The results of the analytical predictive model of Equation (19) is given in

Table 3. Modified Taherian predictive model (MTM) results.

Models	Parameters	Parameters Values	Standard Error	Per Unit Standard Error	R2	R2-Adj.
Taherian	${\gamma }_1{\sigma }_f$	2278	408	0.1789	0.967	0.950
	${\gamma }_2$	10.54	2.96	0.2810
	${\gamma }_3$	0.19	0.04	0.2270

.

The predictive model developed for the experimental data, according to Equation (19) is as presented in Equation (20).

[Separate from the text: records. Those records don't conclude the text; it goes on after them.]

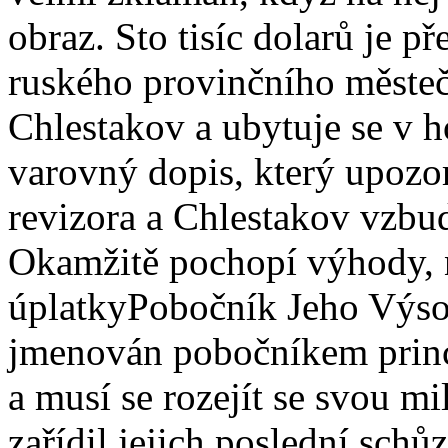
obraz. Sto tisíc dolarů je 
ruského provinčního městeč
Chlestakov a ubytuje se v h
varovný dopis, který upozo
revizora a Chlestakov vzbud
Okamžitě pochopí výhody, n
úplatkyPobočník Jeho Výsos
jmenován pobočníkem princ
a musí se rozejít se svou m
zařídil jejich poslední schů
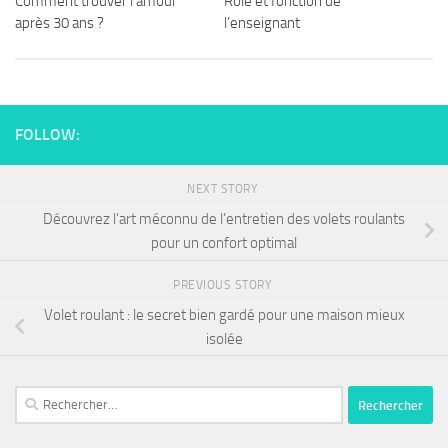
Comment trouver l’amour
Rôle et fonction de
après 30 ans ?
l’enseignant
FOLLOW:
NEXT STORY
Découvrez l’art méconnu de l’entretien des volets roulants
pour un confort optimal
PREVIOUS STORY
Volet roulant : le secret bien gardé pour une maison mieux
isolée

$$y\left(x\right)=\frac{{\gamma }_1{\sigma }_f}{1+e^{-{\gamma }_2\left(x-{\gamma }_3\right)}}=\frac{2278}{1+e^{-10.54\left(x-0.19\right)}}=\frac{1.099{\sigma }_f}{1+e^{-10.54\left(x-0.19\right)}}$$

(20)

From the results of these models, it is obvious that models can be adopted to measure the electrical conductivity of polymer-composites if the factors which determine the electrical conductivity of the composites are known. As stated before, these factors include aspect ratio, filler wettability, orientation angle, surface interaction, filler morphology, interfacial interaction, interfacial effect, filler and matrix conductivity, and some others. For accuracy of results, cost of experimentation, and efficient production of composites materials, modeling cannot be over-emphasized.

6. Conclusions

This study has demonstrated that graphene nanoplatelets can improve polymer electrical conductivity with further enhancements in its thermal stability, structural, and morphological patterns. The SSB process employed yielded a thermally stable and excellent $\mathrm{HGPPy}.{\mathrm{CB}}_{20\%}$, as a conductor. The measurements of the hybrids’ electrical conductivity show that the weight fraction of graphene nanoplatelets is central to modifying the intrinsic/extrinsic properties of the polymer. Weber, Clingerman, and Taherian models were used to describe the electrical conductivity measurements of the hybrids. The observation from the fitting of these models, to the experimental data is that, Clingerman and Taherian models can be, improved upon, in order to develop a robust, reliable, and efficient electrical conductivity model for polymer-composites. In addition, the Weber model could only describe the experimental data linearly. By considering the significant effects of graphene nanoplatelets on polypyrrole having a component of other carbon family, their hybrid is envisaged to be promising for energy storage applications. Further study will present a specialized electrical conductivity model that is, based on the existing equations for polymer-composites electrical conductivity prediction.